Banks cannot establish a channel and not continually update it, said Ms. Corby. Moreover, on-line customers are so comfortable with e-mail that banks need to stay on their toes to meet the standards of responsiveness users expect.

"We have learned that there is no such thing as a consumer market, but that we need different presentations," Ms. Corby said. "Some customers love Prodigy; others do not like Prodigy at all."

First Chicago NBD Corp. adopted Prodigy in 1988 because of its leadership role in the nascent on-line world. Although the service works flawlessly, said on-line services manager Tim M. Kemp, "it has been disappointing to be a part of that launch and to see Prodigy being not as popular as America Online."

First Chicago has since launched BankNow on AOL and has set Internet banking as its top on-line priority. Yet on-line services, Mr. Kemp said, offer a kind of "community feeling" that may be lacking on the World Wide Web.

"One approach is to partner with a diverse range of companies and a wide range of industries," said Mr. Kemp. "A bank, some publishing companies, and retailers could easily get together" and provide in a given geographical area the types of services that historically defined community banking.

But at least for some banks, being on an on-line network boils down to the number of eyeballs viewing the space.

Chase Manhattan Bank is continuing the relationship that Chemical Bank began with Prodigy, said Chase vice president Michael Papantoniou. But while the bank hopes to move that service to the Internet as Prodigy Internet gains popularity, the number of subscribers to the industry- leading service made the decision to connect to AOL all the more obvious.

First Union Corp. spokeswoman Marianna Sheridan agreed, calling AOL's seven million members an "excellent target, in terms of new prospects for the bank." First Union regards it as one of many home banking channels.

Early on-line bank Wells Fargo & Co. jumped into on-line services with Prodigy in 1989 and added a presence on AOL in September. But more and more, the bank is emphasizing direct access to its site through the World Wide Web.

"Anything that you see on AOL, you can get through the Internet," said Wells Fargo spokeswoman Janet Otsuki. "We are listed in their banking center, but it is essentially the same service."

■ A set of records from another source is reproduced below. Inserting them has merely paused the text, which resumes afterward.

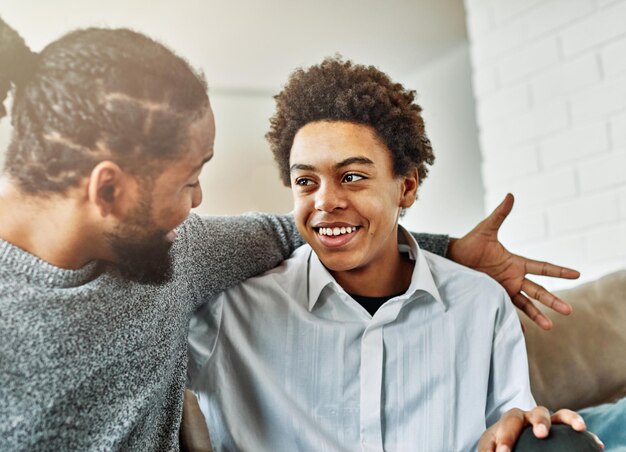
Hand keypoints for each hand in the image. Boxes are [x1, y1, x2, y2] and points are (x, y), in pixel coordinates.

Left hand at [447, 194, 579, 329]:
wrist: (452, 258)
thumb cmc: (470, 243)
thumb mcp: (486, 229)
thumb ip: (500, 215)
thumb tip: (511, 196)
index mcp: (515, 262)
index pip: (542, 267)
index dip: (559, 271)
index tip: (576, 273)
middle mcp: (513, 278)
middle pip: (539, 290)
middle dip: (553, 300)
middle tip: (568, 310)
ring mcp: (504, 289)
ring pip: (526, 304)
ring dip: (538, 315)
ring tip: (550, 326)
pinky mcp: (492, 296)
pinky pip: (506, 310)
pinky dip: (513, 321)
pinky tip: (520, 332)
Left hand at [478, 406, 603, 451]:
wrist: (509, 441)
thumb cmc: (497, 445)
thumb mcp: (489, 447)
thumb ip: (488, 449)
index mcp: (512, 419)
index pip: (510, 422)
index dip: (507, 436)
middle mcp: (531, 417)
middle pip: (537, 412)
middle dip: (540, 421)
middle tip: (542, 434)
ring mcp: (549, 422)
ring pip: (561, 414)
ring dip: (570, 418)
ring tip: (580, 427)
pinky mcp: (563, 430)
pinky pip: (576, 429)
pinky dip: (586, 434)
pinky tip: (597, 445)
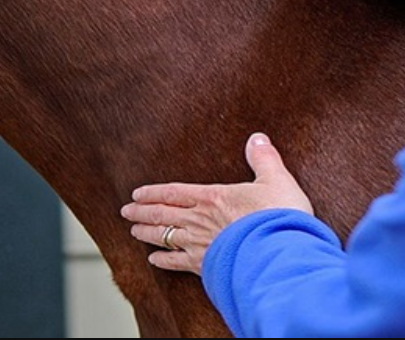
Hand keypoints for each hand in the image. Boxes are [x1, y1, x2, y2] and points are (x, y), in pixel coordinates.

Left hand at [122, 133, 312, 274]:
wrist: (278, 253)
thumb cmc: (278, 217)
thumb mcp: (276, 179)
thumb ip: (264, 159)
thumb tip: (258, 138)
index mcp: (212, 197)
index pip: (174, 192)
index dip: (153, 192)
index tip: (138, 193)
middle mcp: (199, 220)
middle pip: (162, 214)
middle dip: (141, 211)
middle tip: (125, 211)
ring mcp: (200, 244)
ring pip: (164, 236)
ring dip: (147, 233)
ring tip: (133, 231)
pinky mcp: (206, 266)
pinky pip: (176, 262)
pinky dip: (163, 261)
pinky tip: (154, 260)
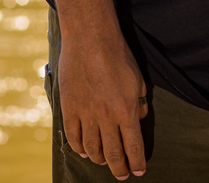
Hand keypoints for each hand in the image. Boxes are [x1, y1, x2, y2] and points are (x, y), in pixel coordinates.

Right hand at [58, 33, 148, 178]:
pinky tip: (84, 151)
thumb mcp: (138, 80)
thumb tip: (138, 118)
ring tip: (103, 162)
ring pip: (92, 149)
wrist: (90, 39)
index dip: (137, 163)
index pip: (134, 148)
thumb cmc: (118, 56)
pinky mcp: (69, 108)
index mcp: (126, 111)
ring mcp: (85, 114)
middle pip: (113, 154)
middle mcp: (106, 118)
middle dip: (119, 168)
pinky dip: (79, 148)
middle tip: (122, 174)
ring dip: (99, 159)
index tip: (139, 171)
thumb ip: (139, 103)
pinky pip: (73, 136)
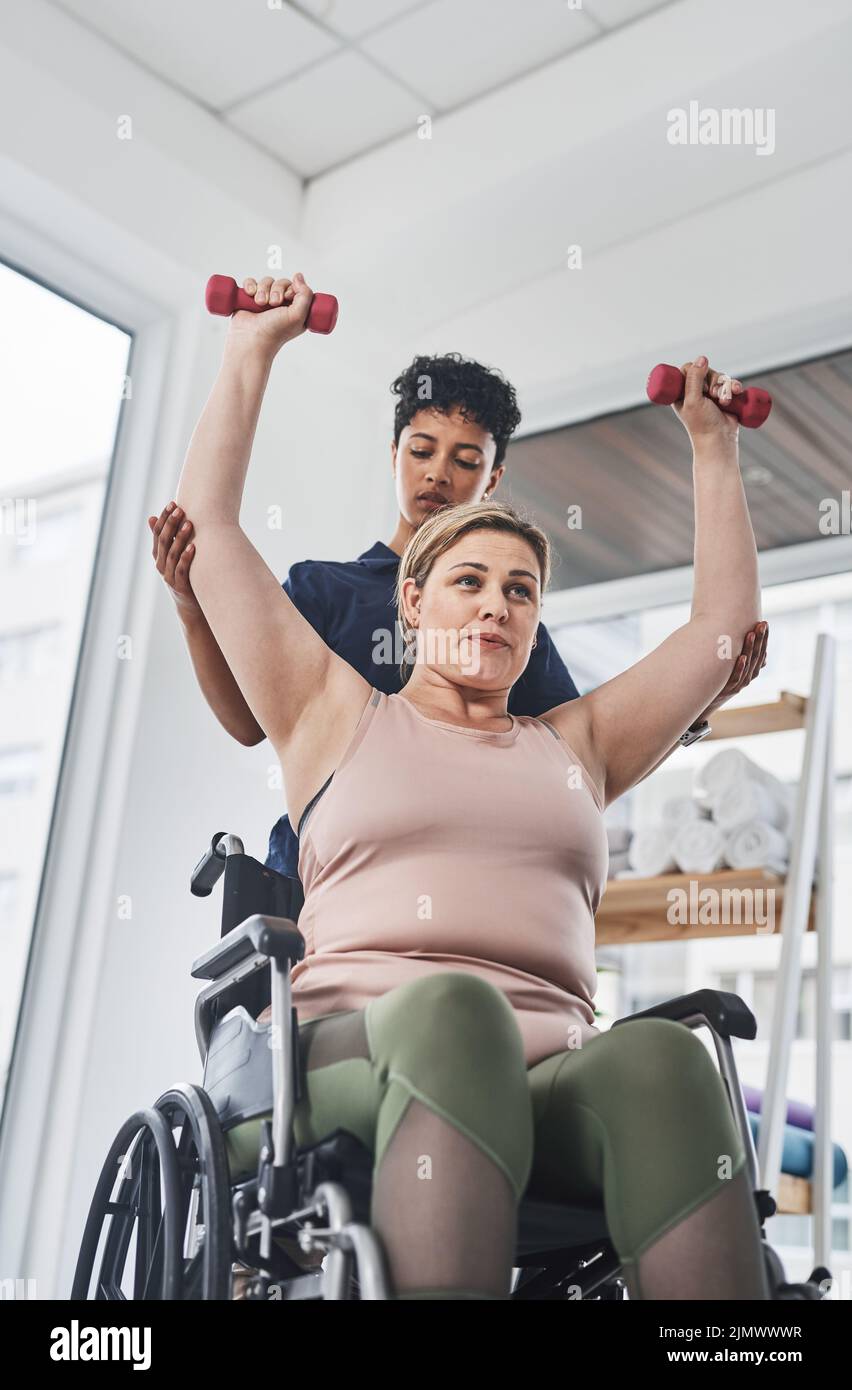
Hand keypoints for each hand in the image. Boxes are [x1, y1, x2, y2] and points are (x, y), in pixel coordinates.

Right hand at [148, 502, 199, 617]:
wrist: (189, 604)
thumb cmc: (183, 575)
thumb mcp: (172, 556)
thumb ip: (164, 538)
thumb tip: (151, 517)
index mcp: (158, 556)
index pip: (157, 533)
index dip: (164, 518)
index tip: (172, 504)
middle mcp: (160, 564)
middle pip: (163, 541)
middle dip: (171, 524)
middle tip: (180, 509)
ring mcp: (169, 576)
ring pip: (172, 554)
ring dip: (180, 537)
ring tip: (189, 524)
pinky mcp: (179, 586)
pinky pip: (181, 570)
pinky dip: (186, 557)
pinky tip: (193, 546)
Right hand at [226, 272, 313, 356]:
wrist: (251, 340)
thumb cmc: (275, 332)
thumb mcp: (298, 315)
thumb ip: (305, 295)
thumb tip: (299, 276)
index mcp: (295, 309)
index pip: (297, 287)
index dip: (292, 288)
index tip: (287, 298)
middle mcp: (280, 305)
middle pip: (282, 282)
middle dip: (277, 290)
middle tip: (273, 304)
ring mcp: (265, 301)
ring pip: (266, 281)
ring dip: (263, 290)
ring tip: (260, 303)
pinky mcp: (249, 299)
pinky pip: (251, 282)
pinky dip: (250, 286)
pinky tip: (250, 295)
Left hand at [673, 355, 743, 446]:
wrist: (720, 440)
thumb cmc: (702, 424)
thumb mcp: (693, 400)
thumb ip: (694, 379)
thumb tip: (702, 358)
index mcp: (681, 392)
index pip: (687, 369)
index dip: (695, 372)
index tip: (700, 386)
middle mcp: (695, 391)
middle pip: (705, 370)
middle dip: (712, 380)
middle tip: (712, 395)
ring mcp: (710, 394)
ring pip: (719, 376)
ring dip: (724, 386)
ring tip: (724, 401)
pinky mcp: (725, 396)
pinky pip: (730, 383)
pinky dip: (734, 386)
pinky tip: (737, 392)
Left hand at [696, 621, 768, 723]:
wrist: (707, 703)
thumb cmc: (720, 682)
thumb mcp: (733, 670)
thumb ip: (743, 659)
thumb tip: (755, 649)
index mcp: (750, 672)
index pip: (761, 652)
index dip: (764, 639)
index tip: (764, 624)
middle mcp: (747, 677)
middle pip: (756, 657)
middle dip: (760, 640)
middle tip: (762, 624)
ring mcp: (738, 684)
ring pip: (748, 665)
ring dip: (750, 649)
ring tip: (751, 634)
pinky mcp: (728, 689)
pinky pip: (736, 678)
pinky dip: (740, 668)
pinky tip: (742, 657)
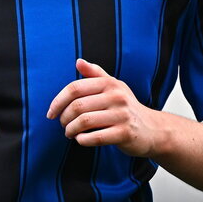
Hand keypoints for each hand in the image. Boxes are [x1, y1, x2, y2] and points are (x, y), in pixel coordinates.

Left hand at [46, 58, 160, 156]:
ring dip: (71, 130)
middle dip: (64, 118)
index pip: (75, 88)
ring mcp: (122, 115)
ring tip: (70, 133)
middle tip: (63, 125)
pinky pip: (95, 137)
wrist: (151, 129)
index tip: (51, 113)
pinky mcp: (125, 133)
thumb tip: (78, 62)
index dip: (58, 101)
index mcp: (110, 83)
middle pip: (77, 106)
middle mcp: (117, 97)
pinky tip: (81, 139)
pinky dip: (82, 140)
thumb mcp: (114, 87)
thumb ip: (95, 74)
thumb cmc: (126, 107)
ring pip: (84, 122)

But the bank did try to use Prodigy as a vehicle for reaching a broader audience by conducting a six-month national advertising campaign on the service. It has since curtailed the service, although the bank declined to specify the reasons for their silent withdrawl.

Security First Network Bank has used AOL and Compuserve to broaden its appeal from the hard-core Internet community where it began.

"A year ago, I thought all our customers would be people with pocket protectors," said vice president of marketing Hope Flammer. "The on-line services make it easy for the user, and we are actually moving into much more of a mass market."

The bank has up to 90,000 hits a day on its Internet site, which it calculates is 5,000 individual visits. Each day, the bank opens as many as 60 accounts for Internet users, 20 for AOL users, and 15 for Compuserve users.

"We would like to see the volume on AOL be comparable to Internet," said Ms. Flammer. Security First has been helped by being the only bank available through Compuserve for several months.